Have you ever read a book and loved it so much that you wished you’d written it? As I start to think about writing, with all that lovely time I’m going to have available after my early retirement, I sometimes daydream about the novel I might write. If ever I get round to actually doing it rather than thinking about it – well, if I can achieve something just half as good as Liz Trenow’s The Forgotten Seamstress, I’ll have achieved my dream.
This book had everything that I love in a book. I was totally entranced by the story of Maria Romano – her friendship with Nora, her time at the orphanage, her life at Buckingham Palace, the heartbreaking experience that led to her being in the asylum at Helena Hall, and her making of the quilt. I loved the way her story was told through the audio-taped interviews, a device that really worked – she was a real character, and her story really came to life by being told in her own words. The quilt was almost a character in its own right, with all the stories, memories and secrets it held. And in the modern story, I agonised along with Caroline as she attempted to recover it after its loss. And this was one of the real strengths of the book for me – I found the modern story just as interesting as the historical one that was unfolding, with Caroline trying to make her mark as a furniture designer while struggling with her mother’s dementia and her developing new relationship. The threads of the two stories came together effortlessly and quite perfectly at the end, and I put the book down at the end with a satisfied sigh, having thoroughly enjoyed every single page.

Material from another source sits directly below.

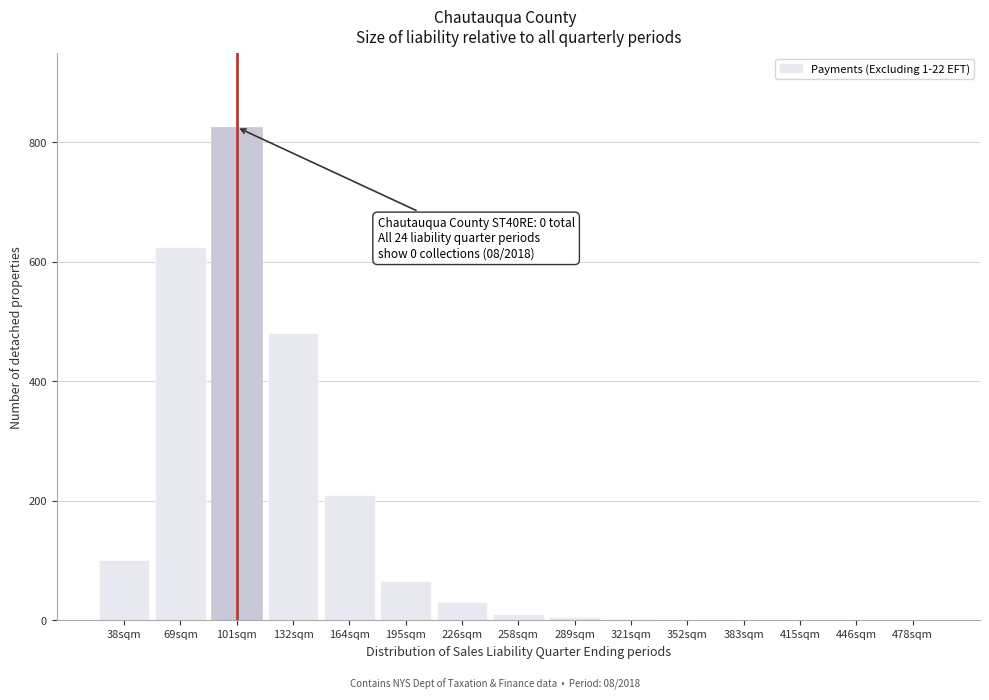

True or false: the data shows 825 at 101sqm.

True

I’m gushing a bit, aren’t I? But I really loved this book, and would recommend it to just about anyone who likes the same books that I do. The author’s first book, The Last Telegram, has been sitting unread on my Kindle for ages – it won’t be unread for much longer. Liz Trenow is an author I’ll most definitely be adding to my favourites list.
Liz Trenow is a former journalist who spent fifteen years on regional and national newspapers, and on BBC radio and television news, before turning her hand to fiction. The Forgotten Seamstress is her second novel. She lives in East Anglia, UK, with her artist husband, and they have two grown up daughters.
Liz’s family have been silk weavers for nearly three hundred years, and she grew up in the house next to the mill in Suffolk, England, which still operates today, weaving for top-end fashion houses and royal commissions. It was when she was researching the history of this company that she came across the unique royal silks that inspired the fictional patchwork quilt at the heart of The Forgotten Seamstress.
Her third novel The Poppy Factory, will be released later in 2014 by HarperCollins (I can’t wait!). Liz has an excellent website and can also be followed on Twitter.
The Forgotten Seamstress is published by Avon, and is already available for Kindle (at the bargain price of 99p at the time of writing). The paperback will follow on 16th January.